The City, Not Long After
- Author: Pat Murphy
- Language: English
- Genre: Science fiction
- Publisher: Doubleday
- Publication date: 1989
- Pages: 244
- ISBN: 038524925X

= The City, Not Long After =

1989 novel by Pat Murphy

The City, Not Long After is a 1989 postapocalyptic science fiction novel by Pat Murphy that incorporates elements of magic realism.

==Plot summary==

The novel is set almost 20 years after a plague has devastated the Earth's population. A few hundred people, most of them artists, live in San Francisco, California, and have built many large-scale artworks there out of salvaged materials. To the east, in the Central Valley, a military government headed by General Miles (nicknamed "Fourstar") has spread from Sacramento and annexed many other towns, including Fresno and Modesto. Miles dreams of recreating the United States of old and is planning to invade San Francisco, which he claims is populated by Godless sinners who are hoarding its resources.

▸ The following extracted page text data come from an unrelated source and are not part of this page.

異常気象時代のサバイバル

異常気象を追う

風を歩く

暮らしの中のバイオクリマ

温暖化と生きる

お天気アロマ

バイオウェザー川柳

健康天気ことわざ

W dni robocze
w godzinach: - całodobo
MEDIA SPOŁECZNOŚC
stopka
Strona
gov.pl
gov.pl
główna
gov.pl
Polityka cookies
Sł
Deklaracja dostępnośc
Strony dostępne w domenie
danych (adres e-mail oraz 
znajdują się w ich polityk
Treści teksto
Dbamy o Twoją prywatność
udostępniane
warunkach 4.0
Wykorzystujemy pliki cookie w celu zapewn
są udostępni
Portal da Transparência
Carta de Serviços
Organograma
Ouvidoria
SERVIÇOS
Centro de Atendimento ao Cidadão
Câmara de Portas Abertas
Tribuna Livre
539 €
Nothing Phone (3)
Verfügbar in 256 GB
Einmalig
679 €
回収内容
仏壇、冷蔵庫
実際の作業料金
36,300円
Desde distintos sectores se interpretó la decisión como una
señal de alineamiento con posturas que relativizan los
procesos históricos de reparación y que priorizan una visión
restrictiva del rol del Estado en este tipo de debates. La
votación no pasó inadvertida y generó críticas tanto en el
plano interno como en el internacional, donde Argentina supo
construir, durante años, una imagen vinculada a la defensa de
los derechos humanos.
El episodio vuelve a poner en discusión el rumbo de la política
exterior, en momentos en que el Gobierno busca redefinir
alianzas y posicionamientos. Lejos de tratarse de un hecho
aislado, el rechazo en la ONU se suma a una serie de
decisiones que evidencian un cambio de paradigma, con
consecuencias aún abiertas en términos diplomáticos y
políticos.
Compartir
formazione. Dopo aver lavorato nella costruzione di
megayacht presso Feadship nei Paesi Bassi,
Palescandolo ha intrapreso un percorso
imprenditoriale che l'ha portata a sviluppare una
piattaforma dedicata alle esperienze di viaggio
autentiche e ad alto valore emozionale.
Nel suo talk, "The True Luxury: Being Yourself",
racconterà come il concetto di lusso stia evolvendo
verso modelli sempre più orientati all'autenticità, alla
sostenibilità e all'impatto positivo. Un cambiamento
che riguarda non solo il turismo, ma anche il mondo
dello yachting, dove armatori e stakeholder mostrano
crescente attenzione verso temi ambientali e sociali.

A nameless young woman, whose mother fled the city soon after the plague, has a vision of an angel at her mother's death. It leads her to believe she will be reunited with her mother in the city and inspires her to go there and warn its inhabitants of the coming invasion. While there, she meets the city's residents, acquires a name, and convinces them that the threat of invasion is real and spurs them into taking action to resist it. Believing that they cannot beat Fourstar using straightforward military methods, they improvise their own methods of demoralizing his army, and are aided by mysterious manifestations related to the city's past.